R pakete downloaden

Dadurch werden einige grundlegende Funktionen installiert, die zum Installieren von Bioleiterpaketen erforderlich sind, z. B. die Funktion biocLite(). Wenn Sie die Kernpakete von Bioconductor installieren möchten, geben Sie es einfach ohne weitere Argumente ein: Wenn Sie über die Library()-Funktion sprechen, gibt es manchmal eine Verwechslung zwischen einem Paket und einer Bibliothek, und Sie können Leute finden, die “Bibliotheken” zu Paketen aufrufen. Sie haben mehrere Repositories überprüft, und ja, Sie wissen, dass Sie die Liste der CRAN-Pakete hier überprüfen könnten, aber mit mehr als 10000 Optionen, ist sehr einfach zu verlieren. INSTALL, REMOVE, remove.packages, library, .packages, read.dcf Eine zweispaltige Matrix mit Namen und Zieldateinamen dieser Pakete, die erfolgreich heruntergeladen wurden. Wenn Pakete nicht verfügbar sind oder ein Problem mit dem Download vorliegt, werden entsprechende Warnungen ausgesprochen. Nur unterstützt, wenn lib von Länge eins ist (oder fehlt), so ist es eindeutig, wo die abhängigen Pakete zu installieren. Wenn dies nicht der Fall ist, wird es ignoriert, mit einer Warnung.
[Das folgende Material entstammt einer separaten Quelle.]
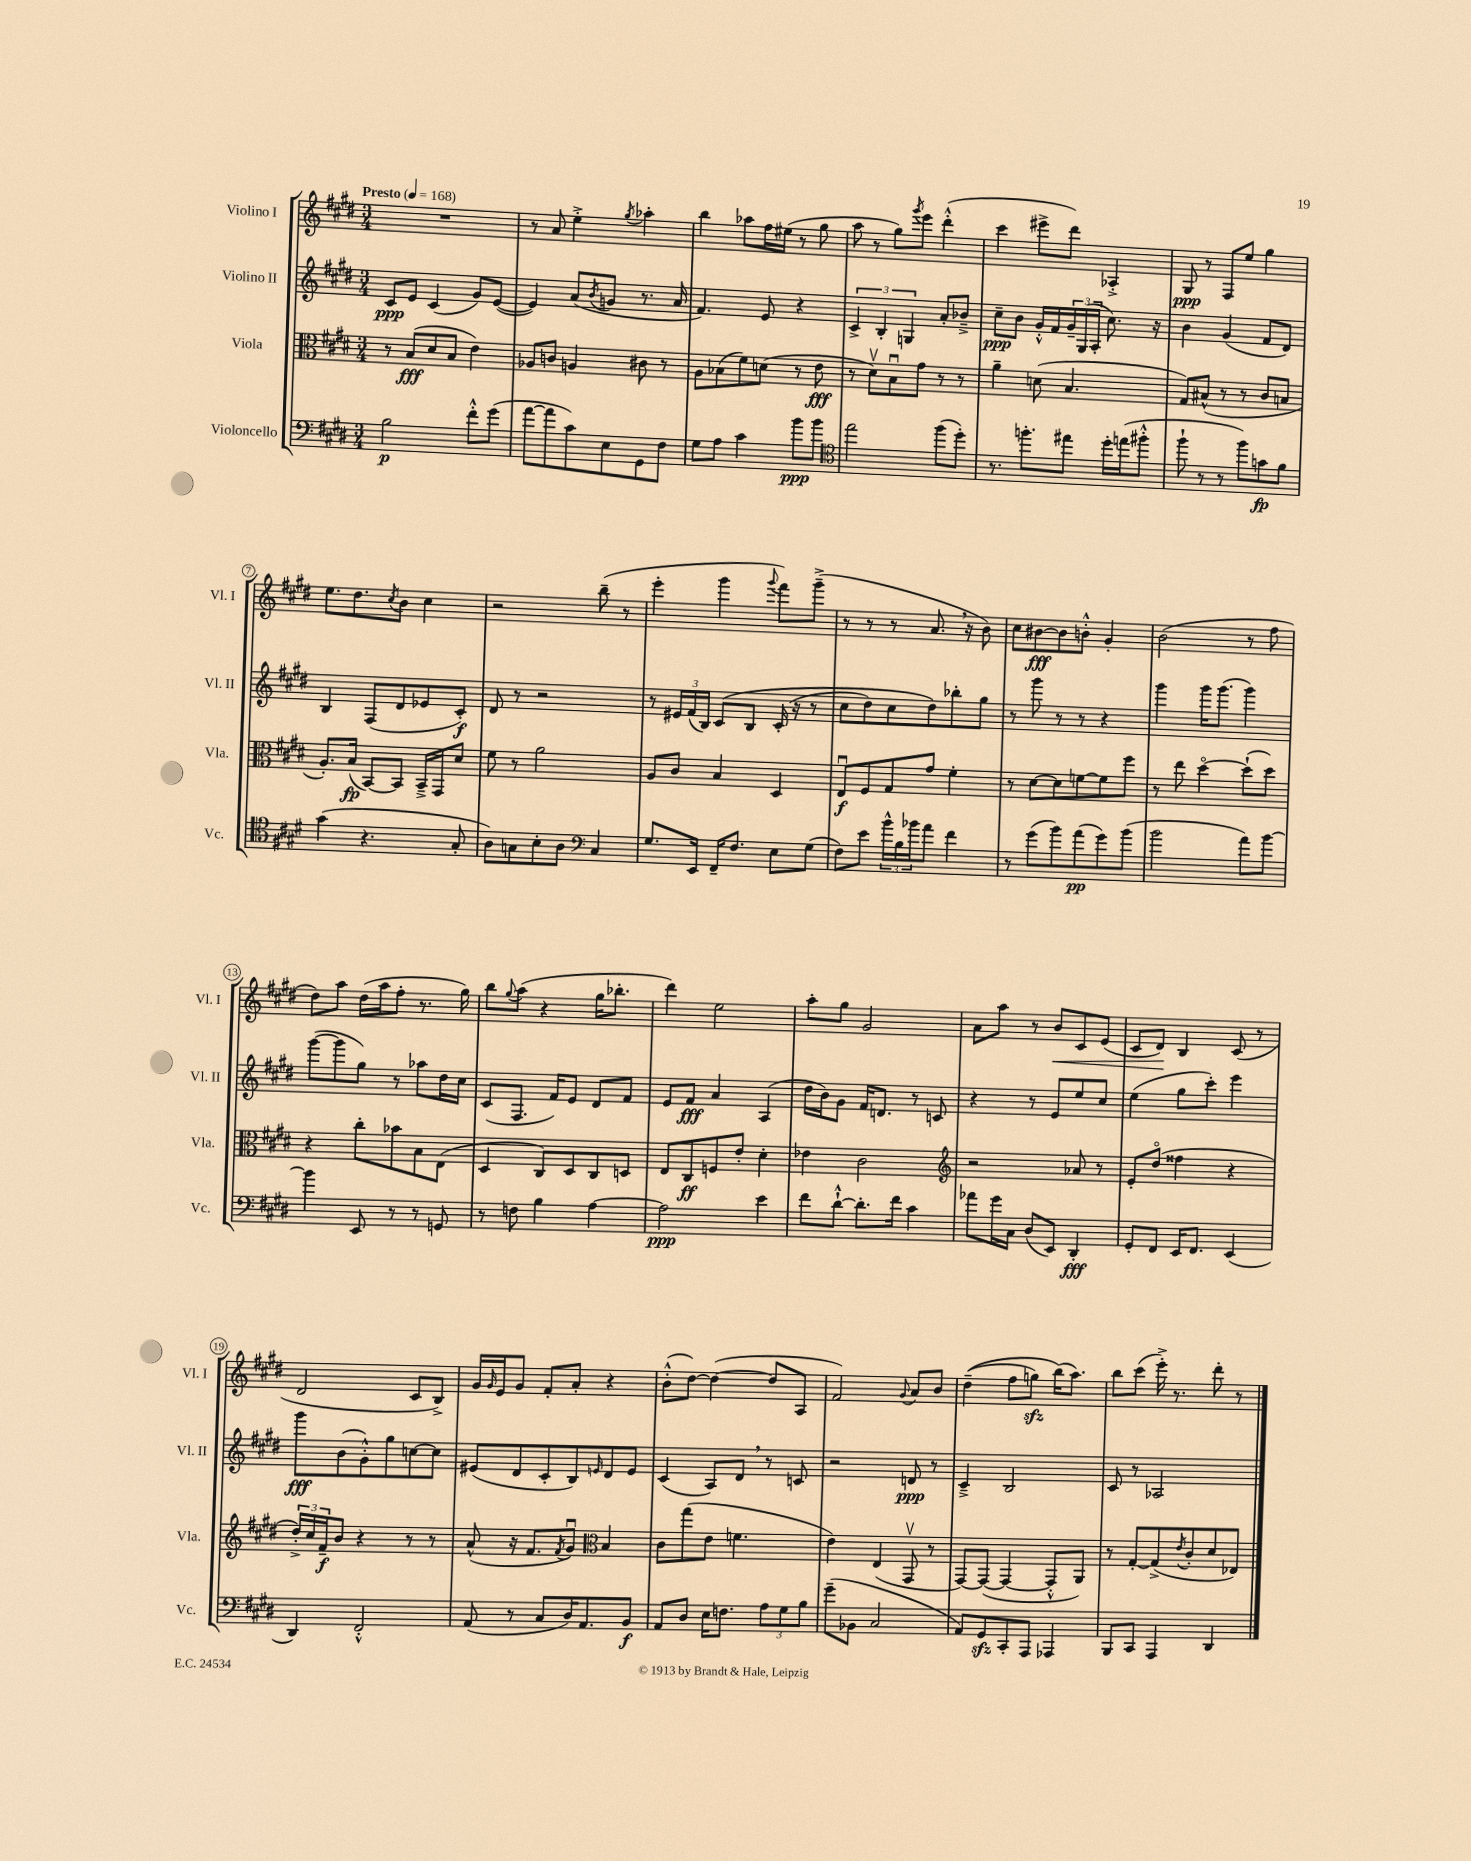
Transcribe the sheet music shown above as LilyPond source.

<<
\new StaffGroup <<
\new Staff = "s0" \with { instrumentName = "Violino I" shortInstrumentName = "Vl. I" } {
    \clef treble \key e \major \numericTimeSignature \time 3/4 \tempo "Presto" 4 = 168
    R2. |
    r8 a'8 e''4-.-> \acciaccatura { gis''8 } aes''4-. |
    b''4 aes''8 fis''16 eis''16( r8 gis''8 |
    a''8 r8 gis''8) \acciaccatura { gis'''8 } e'''8 dis'''4-.-^( |
    cis'''4 eis'''8-> dis'''8) aes4-.-> |
    gis8\ppp r8 fis8 e''8 gis''4 |
    e''8. dis''8. \acciaccatura { cis''8 } b'8 cis''4 |
    r2 b''8--( r8 |
    e'''4-. gis'''4 \appoggiatura { gis'''8 } fis'''8) gis'''8--->( |
    r8 r8 r8 a'8. \breathe r16 b'8) |
    cis''8 bis'8~\fff bis'8 b'8-.-^ gis'4-. |
    b'2( r8 fis''8 |
    dis''8) a''8 dis''16( a''16 fis''8-. r8. gis''16) |
    b''8 \appoggiatura { gis''8 } a''8( r4 gis''16 bes''8.-. |
    dis'''4) e''2 |
    a''8-. gis''8 gis'2 |
    a'8 a''8 r8 b'8\< cis'8 e'8( |
    cis'8 dis'8\!) b4 cis'8( r8 |
    dis'2 cis'8 b8->) |
    gis'16 \grace { gis'16 } e'16 gis'8 fis'8-. a'8-. r4 |
    b'8-.-^( dis''8~) dis''4~( dis''8 a8 |
    fis'2) \appoggiatura { gis'8 } a'8 b'8 |
    dis''4--(\( fis''8 g''8\sfz) b''16(\) a''8.) |
    b''8 cis'''8( e'''16-.->) r8. dis'''8-. r8 \bar "|." |
}
\new Staff = "s1" \with { instrumentName = "Violino II" shortInstrumentName = "Vl. II" } {
    \clef treble \key e \major \numericTimeSignature \time 3/4
    cis'8\ppp e'8 cis'4( gis'8) e'8~( |
    e'4) a'8( \acciaccatura { b'8 } g'8 r8. a'16 |
    fis'4.) e'8 r4 |
    \tuplet 3/2 { cis'4-> b4-. g4 } a'8-. bes'8---> |
    cis''8--\ppp b'8 gis'16-.-^ fis'16 \tuplet 3/2 { gis'16-- gis16( a16-. } cis''8.) r16 |
    b'4 gis'4( fis'8 dis'8) |
    b4 fis8( dis'8 ees'8 cis'8-.\f) |
    dis'8 r8 r2 |
    r8 \tuplet 3/2 { eis'16 fis'16( b16) } cis'8\( b8 cis'16-.( r16 r8 |
    cis''8 dis''8) cis''8 dis''8\) bes''8-. gis''8 |
    r8 gis'''8 r8 r8 r4 |
    gis'''4 gis'''16 gis'''8.( gis'''4) |
    gis'''8~( gis'''8 gis''8) r8 aes''8 dis''16 cis''16 |
    cis'8( fis8. fis'16) e'8 dis'8 fis'8 |
    e'8 fis'8\fff a'4 a4( |
    dis''16 b'16) gis'8 fis'16 d'8. r8 c'8 |
    r4 r8 e'8 e''8 cis''8 |
    e''4( gis''8 cis'''8-.) e'''4 |
    gis'''8\fff b'8( gis'8-.-^) gis''8 c''8~ c''8 |
    eis'8( dis'8 cis'8-. b8) \grace { e'16 } dis'8 e'8 |
    cis'4( a8) dis'8 \breathe r8 c'8 |
    r2 d'8\ppp r8 |
    cis'4---> b2 |
    cis'8 r8 aes2 \bar "|." |
}
\new Staff = "s2" \with { instrumentName = "Viola" shortInstrumentName = "Vla." } {
    \clef alto \key e \major \numericTimeSignature \time 3/4
    r8 b8\fff( dis'8 b8 e'4) |
    aes8 c'8 a4 cis'8 r8 |
    a8 bes8( fis'8) d'8( r8 e'8\fff |
    r8 dis'8\upbow) b8\downbow gis'8 r8 r8 |
    a'4-- d'8( b4. |
    gis8) bis8-^( r8 r8 cis'8 b8 |
    a8.-.) b16\fp( b,8~) b,8 b,16---> gis,16 dis'8 |
    fis'8 r8 a'2 |
    a8 cis'8 b4 dis4 |
    e8\downbow\f fis8 gis8 gis'8 fis'4-. |
    r8 dis'8~ dis'8 f'8~ f'8 fis''8 |
    r8 e''8 dis''4~\flageolet dis''8-!( dis''8) |
    r4 cis''8-. bes'8 b8 e8( |
    dis4 cis8) dis8 cis8 d8 |
    e8 cis8\ff f8 e'8-. dis'4-. |
    ees'4 cis'2 |
    \clef treble r2 aes'8 r8 |
    e'8-. dis''8\flageolet( fisis''4 r4 |
    \tuplet 3/2 { dis''16-.->) cis''16 fis'16--\f } b'8 r4 r8 r8 |
    a'8-^( r16 fis'8. \acciaccatura { fis'8 } gis'8\downbow) \clef alto b4 |
    cis'8 gis''8( e'8 f'4. |
    e'4) e4( gis,8\upbow r8 |
    gis,8~) gis,8~( gis,4~ gis,8-.-^ a,8) |
    r8 gis8~-. gis8->( \acciaccatura { e'8 } cis'8-. dis'8 ees8) \bar "|." |
}
\new Staff = "s3" \with { instrumentName = "Violoncello" shortInstrumentName = "Vc." } {
    \clef bass \key e \major \numericTimeSignature \time 3/4
    b2\p fis'8-.-^ gis'8( |
    a'8~ a'8 cis'8) e8 gis,8 fis8 |
    gis8 a8 cis'4 b'8\ppp b'8 |
    \clef tenor e''2 fis''8( dis''8-.) |
    r8. f''8.-. eis''8 dis''16-. e''16( fis''8-.-^ |
    fis''8-! r8 r8 fis''8) g'8\fp fis'8 |
    gis'4( r4. gis8-. |
    a8) g8 b8-. a8 \clef bass cis4 |
    gis8. e,16 fis,16-- fis8. e8 gis8( |
    fis8) e'8 \tuplet 3/2 { b'16-^ b16 bes'16 } a'8 fis'4 |
    r8 gis'8( b'8) a'8\pp( gis'8) b'8( |
    b'2 a'8) b'8~ |
    b'4 e,8 r8 r8 g,8 |
    r8 f8 b4 a4~ |
    a2\ppp e'4 |
    fis'8 dis'8~-!-^ dis'8.-. fis'16 cis'4 |
    aes'8 gis'16 cis16 dis8( e,8) dis,4-.\fff |
    gis,8-. fis,8 e,16 fis,8. e,4( |
    dis,4) fis,2-.-^ |
    a,8( r8 cis8 dis16) a,8. b,8\f |
    a,8 dis8 e16 f8. \tuplet 3/2 { a8 gis8 b8 } |
    gis'8--( bes,8 cis2 |
    a,8) gis,8\sfz cis,8-. a,,8 aes,,4 |
    b,,8 cis,8 a,,4 dis,4 \bar "|." |
}
>>
>>
\layout { \context { \Score \override BarNumber.stencil = #(make-stencil-circler 0.1 0.3 ly:text-interface::print) } }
Aber lassen Sie uns für die vollständige Suche gehen, wenn Sie das Schlüsselwort “korean” eingeben und auf “Suchen” klicken, erhalten Sie zwei Spalten mit Ergebnissen: Pakete in der linken Seite und Funktionen in der rechten. Es ist ein bisschen schmerzhaft, /data/Rpackages/ die ganze Zeit eingeben zu müssen. Um diese Belastung zu vermeiden, erstellen wir eine Datei . Renviron in unserem Heimatgebiet, und fügen Sie die Zeile R_LIBS=/data/Rpackages/ hinzu. Dies bedeutet, dass bei jeder Start von R das Verzeichnis /data/Rpackages/ zur Liste der Orte hinzugefügt wird, an denen nach R-Paketen gesucht werden soll, und so: Dateipfade von ZIP-Dateien, die binäre Builds von Paketen enthalten. ( und file:// URLs werden ebenfalls akzeptiert, und die Dateien werden von lokalen Kopien heruntergeladen und installiert.) Quellverzeichnisse oder Dateipfade oder URLs von Archiven können mit type = “source” angegeben werden, aber einige Pakete müssen geeignete Tools installiert werden (siehe Abschnitt “Details”). Mit Blick auf die Spalte Pakete erhalten Sie für jedes Ergebnis den Namen des Pakets, mit einem Link zu detaillierteren Informationen, dem Namen des Autors, der auch verlinkbar ist, um andere Pakete desselben Autors zu sehen, eine Beschreibung des Pakets mit dem markierten Suchwort und Informationen über die Popularität des Pakets. install.packages muss in der Lage sein, alle Abhängigkeiten von pkgs von verfügbar zu berechnen, einschließlich, ob ein Element von pkgs indirekt von einem anderen abhängt.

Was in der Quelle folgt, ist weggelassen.